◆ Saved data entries
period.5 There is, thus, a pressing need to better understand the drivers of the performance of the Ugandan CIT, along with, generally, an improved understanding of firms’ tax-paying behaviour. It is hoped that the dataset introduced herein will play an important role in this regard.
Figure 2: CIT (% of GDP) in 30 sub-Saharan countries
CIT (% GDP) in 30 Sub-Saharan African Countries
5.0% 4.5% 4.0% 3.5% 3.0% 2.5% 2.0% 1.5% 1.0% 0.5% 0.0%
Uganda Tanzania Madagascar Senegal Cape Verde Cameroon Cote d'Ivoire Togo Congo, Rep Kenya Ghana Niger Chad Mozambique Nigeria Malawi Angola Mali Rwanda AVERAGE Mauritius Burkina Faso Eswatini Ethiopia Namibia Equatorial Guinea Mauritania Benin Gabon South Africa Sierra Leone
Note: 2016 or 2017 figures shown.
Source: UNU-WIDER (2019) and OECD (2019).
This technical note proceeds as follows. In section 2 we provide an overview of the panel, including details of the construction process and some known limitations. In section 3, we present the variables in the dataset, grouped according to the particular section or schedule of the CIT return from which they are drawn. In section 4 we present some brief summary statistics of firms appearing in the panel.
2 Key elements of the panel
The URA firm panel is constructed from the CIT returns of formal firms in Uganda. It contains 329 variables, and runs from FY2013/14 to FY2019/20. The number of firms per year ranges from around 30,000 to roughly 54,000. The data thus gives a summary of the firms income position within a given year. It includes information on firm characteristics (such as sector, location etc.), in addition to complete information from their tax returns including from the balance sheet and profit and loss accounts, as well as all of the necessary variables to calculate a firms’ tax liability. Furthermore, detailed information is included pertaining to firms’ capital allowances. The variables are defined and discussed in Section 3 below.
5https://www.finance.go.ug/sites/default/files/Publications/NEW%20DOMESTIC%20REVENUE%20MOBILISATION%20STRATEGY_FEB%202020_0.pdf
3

◆ WORK REQUIRED
The entries shown above should be duplicated exactly.

◆ EXERCISE RESPONSE
period.5 There is, thus, a pressing need to better understand the drivers of the performance of the Ugandan CIT, along with, generally, an improved understanding of firms’ tax-paying behaviour. It is hoped that the dataset introduced herein will play an important role in this regard.
Figure 2: CIT (% of GDP) in 30 sub-Saharan countries
CIT (% GDP) in 30 Sub-Saharan African Countries
5.0% 4.5% 4.0% 3.5% 3.0% 2.5% 2.0% 1.5% 1.0% 0.5% 0.0%
Uganda Tanzania Madagascar Senegal Cape Verde Cameroon Cote d'Ivoire Togo Congo, Rep Kenya Ghana Niger Chad Mozambique Nigeria Malawi Angola Mali Rwanda AVERAGE Mauritius Burkina Faso Eswatini Ethiopia Namibia Equatorial Guinea Mauritania Benin Gabon South Africa Sierra Leone
Note: 2016 or 2017 figures shown.
Source: UNU-WIDER (2019) and OECD (2019).
This technical note proceeds as follows. In section 2 we provide an overview of the panel, including details of the construction process and some known limitations. In section 3, we present the variables in the dataset, grouped according to the particular section or schedule of the CIT return from which they are drawn. In section 4 we present some brief summary statistics of firms appearing in the panel.
2 Key elements of the panel
The URA firm panel is constructed from the CIT returns of formal firms in Uganda. It contains 329 variables, and runs from FY2013/14 to FY2019/20. The number of firms per year ranges from around 30,000 to roughly 54,000. The data thus gives a summary of the firms income position within a given year. It includes information on firm characteristics (such as sector, location etc.), in addition to complete information from their tax returns including from the balance sheet and profit and loss accounts, as well as all of the necessary variables to calculate a firms’ tax liability. Furthermore, detailed information is included pertaining to firms’ capital allowances. The variables are defined and discussed in Section 3 below.
5https://www.finance.go.ug/sites/default/files/Publications/NEW%20DOMESTIC%20REVENUE%20MOBILISATION%20STRATEGY_FEB%202020_0.pdf
3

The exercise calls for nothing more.